As they attempt to point the finger of suspicion at one another, court documents have outlined that the two teenager’s accounts of Friday’s events are “absolutely in contrast”. Police have said their own version of events is closer to that of Natale-Hjorth. While Elder is accused of the stabbing both are being held on suspicion of murder and allegedly confessed in the early hours of Friday morning.

"Italy is a state of the rule of law," Conte wrote in the statement on Facebook. "We have principles and consolidated values. We must avoid being swept along by the wave of emotional reactions, while also taking into account that our legislation provides for life sentences for murder without any reduction in the term to be served,” he added.

The Italian Prime Minister’s statements were more tempered than those of his Interior Minister Matteo Salvini, a right-wing firebrand who may ride a continuing wave of populist sentiment to replace Mr Conte.
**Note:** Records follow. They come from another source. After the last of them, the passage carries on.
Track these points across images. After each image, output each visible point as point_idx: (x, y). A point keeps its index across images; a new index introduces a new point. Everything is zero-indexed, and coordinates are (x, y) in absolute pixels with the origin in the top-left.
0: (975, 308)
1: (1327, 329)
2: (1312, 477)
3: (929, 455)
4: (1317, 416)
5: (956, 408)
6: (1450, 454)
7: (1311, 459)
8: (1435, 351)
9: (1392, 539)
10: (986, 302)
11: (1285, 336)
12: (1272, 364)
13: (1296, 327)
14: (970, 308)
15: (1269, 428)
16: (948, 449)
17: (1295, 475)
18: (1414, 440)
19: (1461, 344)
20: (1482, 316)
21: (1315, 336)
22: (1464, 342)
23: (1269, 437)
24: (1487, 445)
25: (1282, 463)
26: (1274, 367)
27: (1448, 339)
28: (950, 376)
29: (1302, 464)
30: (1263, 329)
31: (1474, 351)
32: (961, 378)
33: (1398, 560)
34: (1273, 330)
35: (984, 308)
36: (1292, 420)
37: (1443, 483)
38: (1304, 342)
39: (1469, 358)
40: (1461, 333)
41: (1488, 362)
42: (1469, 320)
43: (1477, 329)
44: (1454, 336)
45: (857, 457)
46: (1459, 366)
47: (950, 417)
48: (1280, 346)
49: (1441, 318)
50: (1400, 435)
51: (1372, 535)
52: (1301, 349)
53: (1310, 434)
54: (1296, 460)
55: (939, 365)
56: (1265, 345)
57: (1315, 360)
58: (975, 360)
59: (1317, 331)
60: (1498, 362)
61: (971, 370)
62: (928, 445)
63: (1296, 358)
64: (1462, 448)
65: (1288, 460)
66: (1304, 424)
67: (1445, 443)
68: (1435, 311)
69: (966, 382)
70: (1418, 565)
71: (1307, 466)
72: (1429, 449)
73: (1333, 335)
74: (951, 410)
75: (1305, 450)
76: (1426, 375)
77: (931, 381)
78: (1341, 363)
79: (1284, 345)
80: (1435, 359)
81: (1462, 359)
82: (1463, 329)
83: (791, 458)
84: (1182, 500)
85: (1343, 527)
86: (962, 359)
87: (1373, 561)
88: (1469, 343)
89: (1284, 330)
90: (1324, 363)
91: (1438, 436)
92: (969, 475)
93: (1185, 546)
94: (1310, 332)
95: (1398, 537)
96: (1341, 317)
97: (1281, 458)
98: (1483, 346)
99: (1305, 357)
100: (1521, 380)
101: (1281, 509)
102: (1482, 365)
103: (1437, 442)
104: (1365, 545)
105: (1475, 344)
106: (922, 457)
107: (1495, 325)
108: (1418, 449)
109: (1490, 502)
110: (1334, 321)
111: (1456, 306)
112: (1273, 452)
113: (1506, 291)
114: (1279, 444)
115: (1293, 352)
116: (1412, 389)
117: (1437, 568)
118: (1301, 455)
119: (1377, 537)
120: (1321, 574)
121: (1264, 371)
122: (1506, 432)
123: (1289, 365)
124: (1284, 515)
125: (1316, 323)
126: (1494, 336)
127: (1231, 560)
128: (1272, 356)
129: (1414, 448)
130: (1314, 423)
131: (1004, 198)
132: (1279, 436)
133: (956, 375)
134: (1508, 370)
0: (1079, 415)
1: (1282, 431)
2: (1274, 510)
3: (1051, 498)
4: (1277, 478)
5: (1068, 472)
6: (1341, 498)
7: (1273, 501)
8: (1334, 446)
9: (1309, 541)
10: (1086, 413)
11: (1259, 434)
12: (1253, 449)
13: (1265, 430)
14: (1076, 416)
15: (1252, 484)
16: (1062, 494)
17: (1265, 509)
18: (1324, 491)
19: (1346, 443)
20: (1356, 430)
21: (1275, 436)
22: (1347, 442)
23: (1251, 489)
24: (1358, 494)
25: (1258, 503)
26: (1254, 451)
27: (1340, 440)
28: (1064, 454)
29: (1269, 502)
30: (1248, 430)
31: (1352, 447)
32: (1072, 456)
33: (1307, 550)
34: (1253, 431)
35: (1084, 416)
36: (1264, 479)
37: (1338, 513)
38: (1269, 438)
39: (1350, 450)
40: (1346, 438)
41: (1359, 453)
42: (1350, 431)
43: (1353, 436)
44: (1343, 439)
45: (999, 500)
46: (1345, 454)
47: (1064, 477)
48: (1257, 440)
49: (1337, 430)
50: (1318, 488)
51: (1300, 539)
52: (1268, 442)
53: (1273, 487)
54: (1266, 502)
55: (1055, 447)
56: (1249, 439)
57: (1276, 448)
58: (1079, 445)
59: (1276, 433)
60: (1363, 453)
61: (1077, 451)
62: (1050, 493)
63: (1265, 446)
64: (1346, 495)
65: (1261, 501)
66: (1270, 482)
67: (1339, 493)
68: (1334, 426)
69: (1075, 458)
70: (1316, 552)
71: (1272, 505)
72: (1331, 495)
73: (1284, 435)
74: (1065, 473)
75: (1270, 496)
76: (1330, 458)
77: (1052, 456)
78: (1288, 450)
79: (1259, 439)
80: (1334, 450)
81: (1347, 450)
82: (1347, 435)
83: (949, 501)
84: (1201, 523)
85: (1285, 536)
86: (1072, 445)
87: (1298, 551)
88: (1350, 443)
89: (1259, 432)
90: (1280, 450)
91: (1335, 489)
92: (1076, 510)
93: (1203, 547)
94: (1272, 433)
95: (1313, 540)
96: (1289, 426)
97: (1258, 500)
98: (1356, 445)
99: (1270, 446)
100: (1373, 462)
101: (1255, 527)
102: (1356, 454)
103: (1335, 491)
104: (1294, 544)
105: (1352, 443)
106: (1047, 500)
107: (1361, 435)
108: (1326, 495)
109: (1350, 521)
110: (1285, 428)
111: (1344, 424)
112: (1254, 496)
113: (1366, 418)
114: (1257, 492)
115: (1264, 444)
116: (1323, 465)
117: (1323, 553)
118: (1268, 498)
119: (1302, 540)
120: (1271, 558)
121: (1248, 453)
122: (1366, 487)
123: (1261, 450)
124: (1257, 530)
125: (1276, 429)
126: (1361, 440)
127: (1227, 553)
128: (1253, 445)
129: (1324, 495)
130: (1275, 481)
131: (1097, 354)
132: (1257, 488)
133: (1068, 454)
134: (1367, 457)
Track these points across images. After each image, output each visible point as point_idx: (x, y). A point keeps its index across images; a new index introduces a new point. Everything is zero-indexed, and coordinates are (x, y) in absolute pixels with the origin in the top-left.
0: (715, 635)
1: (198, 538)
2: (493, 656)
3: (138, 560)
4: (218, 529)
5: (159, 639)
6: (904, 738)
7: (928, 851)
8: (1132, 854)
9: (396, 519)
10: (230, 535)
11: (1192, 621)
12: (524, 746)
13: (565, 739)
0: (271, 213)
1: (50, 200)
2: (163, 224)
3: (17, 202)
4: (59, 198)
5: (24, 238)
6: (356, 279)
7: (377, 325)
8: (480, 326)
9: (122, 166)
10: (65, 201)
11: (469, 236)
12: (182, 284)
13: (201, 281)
Mr Salvini denounced those with misgivings over the American’s mistreatment.

“Hoping that the killer of our poor Carabiniere never gets out of prison, I remind do-gooders that in the United States, whoever kills risks the death penalty,” tweeted Interior Minister Matteo Salvini. “I’m not saying we’ll get to that, but yes to a life in prison [in labor, obviously],” Mr Salvini wrote on Twitter.

The polarising Italian populist was in attendance with hundreds of mourners at Mr Rega’s funeral, where he was reportedly welcomed with applause. Flowers were laid for the slain police officer by the leaders of Italy’s Senate and Chamber of Deputies as well as the Minister of Defence and the General Commander of the Caribinieri, La Repubblica reported.

At a court hearing into the case on Monday the judge in Rome said the two American suspects would be held in jail as they awaited trial. The judge said the pair showed a "total absence of self-control and critical capacity, highlighting that they are dangerous to society".

The teenagers were arrested last week after series of events beginning with a bogus drug deal ended with Mr Rega losing his life. The two students were reportedly staying at a luxury hotel in the Italian capital, while on holiday, and had attempted to purchase cocaine from a man who took them to a local drug dealer.

When they discovered the white powder they had been given was crushed up aspirin they stole they stole the first man’s bag, which also contained his phone, demanding money and cocaine before they would return it.

The middleman then reported the theft to police at which point Mr Rega and a colleague went to find the two Americans near their hotel. A physical altercation followed during which Elder is accused of stabbing Mr Rega. Meanwhile police have said Natale-Hjorth assaulted the second, unnamed policeman.

The 19-year-old has said because Mr Rega was in plainclothes he believed him to be another drug-dealer. Police have said the knife, used to stab the police officer, was discovered in the two students’ hotel room, where they were arrested.